Après un été marqué par une sécheresse historique et plusieurs épisodes de canicule, les pertes s’accumulent pour les agriculteurs. La ministre de l’Agriculture, Annie Genevard, réunit les préfets ce jeudi pour mesurer les dégâts, avant la présentation d’un plan d’urgence le 3 septembre.
La sécheresse de cet été est historique et ses conséquences pourraient l’être tout autant pour le monde agricole. Après plusieurs épisodes de canicule sans pluie, les pertes s’accumulent dans de nombreuses filières. La ministre de l’Agriculture, Annie Genevard, réunit ce jeudi l’ensemble des préfets afin de mesurer l’ampleur des dégâts, département par département.
Avant d’annoncer des aides, le gouvernement veut d’abord établir une cartographie précise des pertes. La réunion avec les préfets doit permettre de remonter les difficultés rencontrées sur le terrain, filière par filière, de la production de pommes à celle de pommes de terre, en passant par les céréales et l’élevage.
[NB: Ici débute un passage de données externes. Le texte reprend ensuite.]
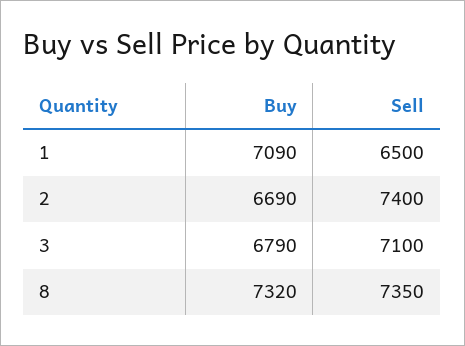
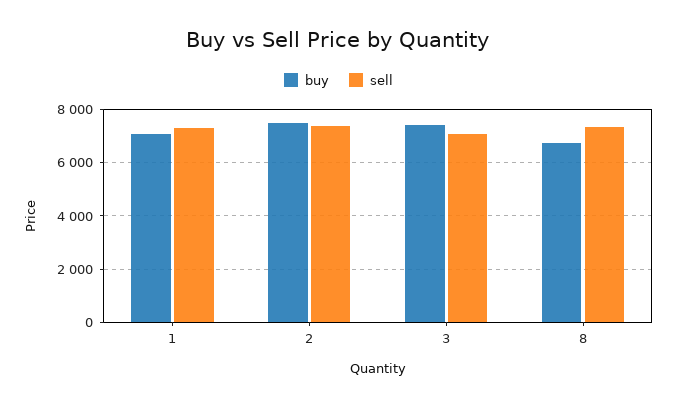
  {
    "Buy": {
      "1": 7090,
-     "2": 6690,
+     "2": 7500,
-     "3": 6790,
+     "3": 7500,
-     "8": 7320
+     "8": 6750
    },
    "Sell": {
-     "1": 6500,
+     "1": 7250,
      "2": 7400,
      "3": 7100,
      "8": 7350
    }
  }

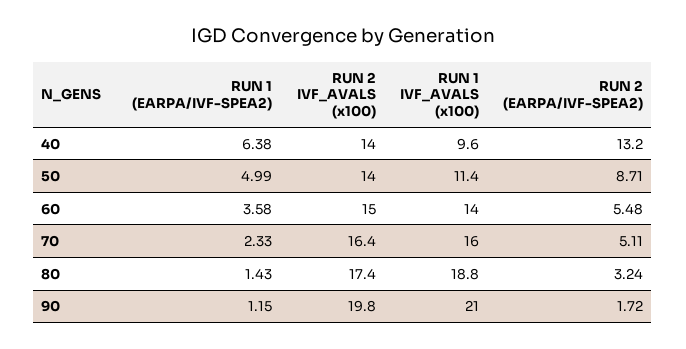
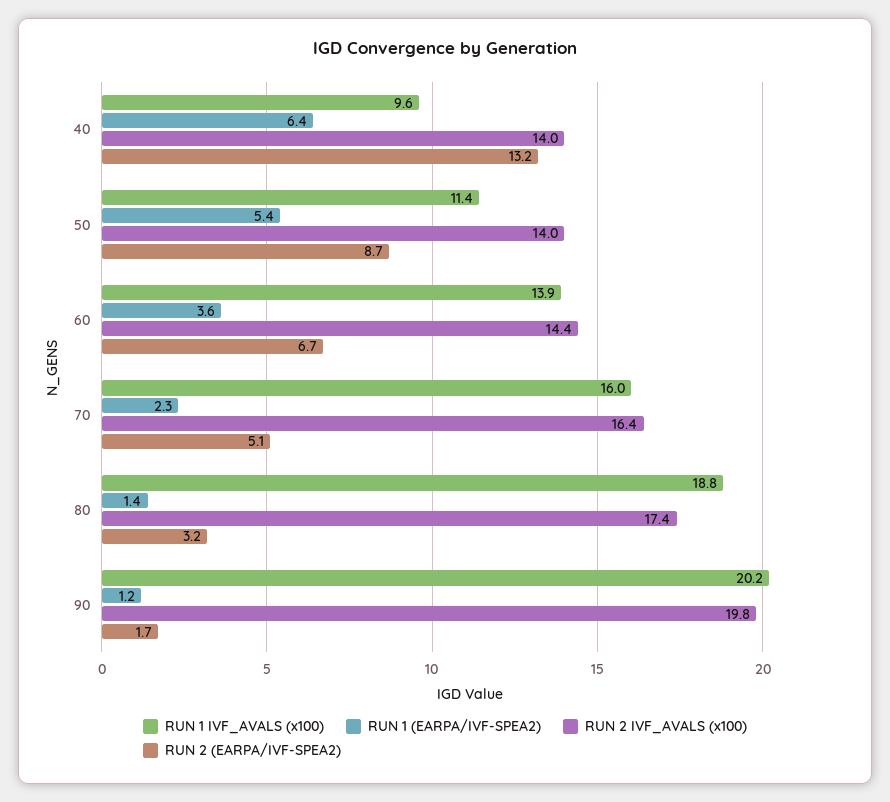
  {
    "RUN 1 (EARPA/IVF-SPEA2)": {
      "40": 6.38,
-     "50": 4.99,
+     "50": 5.4,
      "60": 3.58,
      "70": 2.33,
      "80": 1.43,
      "90": 1.15
    },
    "RUN 2 IVF_AVALS (x100)": {
      "40": 14,
      "50": 14,
-     "60": 15,
+     "60": 14.4,
      "70": 16.4,
      "80": 17.4,
      "90": 19.8
    },
    "RUN 1 IVF_AVALS (x100)": {
      "40": 9.6,
      "50": 11.4,
-     "60": 14,
+     "60": 13.9,
      "70": 16,
      "80": 18.8,
-     "90": 21
+     "90": 20.2
    },
    "RUN 2 (EARPA/IVF-SPEA2)": {
      "40": 13.2,
      "50": 8.71,
-     "60": 5.48,
+     "60": 6.7,
      "70": 5.11,
      "80": 3.24,
      "90": 1.72
    }
  }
Le bilan s’annonce lourd. La récolte de pommes pourrait chuter de 20%, celle de pommes de terre de 23%. Pour le maïs, la baisse pourrait atteindre 35%. Dans les élevages, les prairies ont grillé sous l’effet des fortes chaleurs et du manque de pluie. Certains agriculteurs puisent déjà dans le foin qui devait normalement servir cet hiver.
Le gouvernement redoute également des conséquences pour les consommateurs
La canicule a aussi frappé les élevages de volailles. Plus de trois millions de volailles sont mortes pendant les fortes chaleurs. Une perte supplémentaire pour des exploitations déjà fragilisées par la hausse des coûts, les aléas climatiques et les tensions sur les trésoreries.
Le gouvernement redoute également des conséquences pour les consommateurs. Des récoltes plus faibles pourraient entraîner une hausse de certains prix à la rentrée, notamment sur des produits très touchés par la sécheresse. Dans l’entourage d’Annie Genevard, on promet un plan d’aide "assez important" dès le 3 septembre.
Des mesures d’urgence sont attendues pour soutenir les exploitations les plus en difficulté. D’autres dispositifs pourraient ensuite être intégrés au prochain budget. L’exécutif sait que la réponse sera scrutée de près. Après les mobilisations agricoles de ces dernières années, une aide jugée trop faible ou trop tardive pourrait raviver la colère dans les campagnes.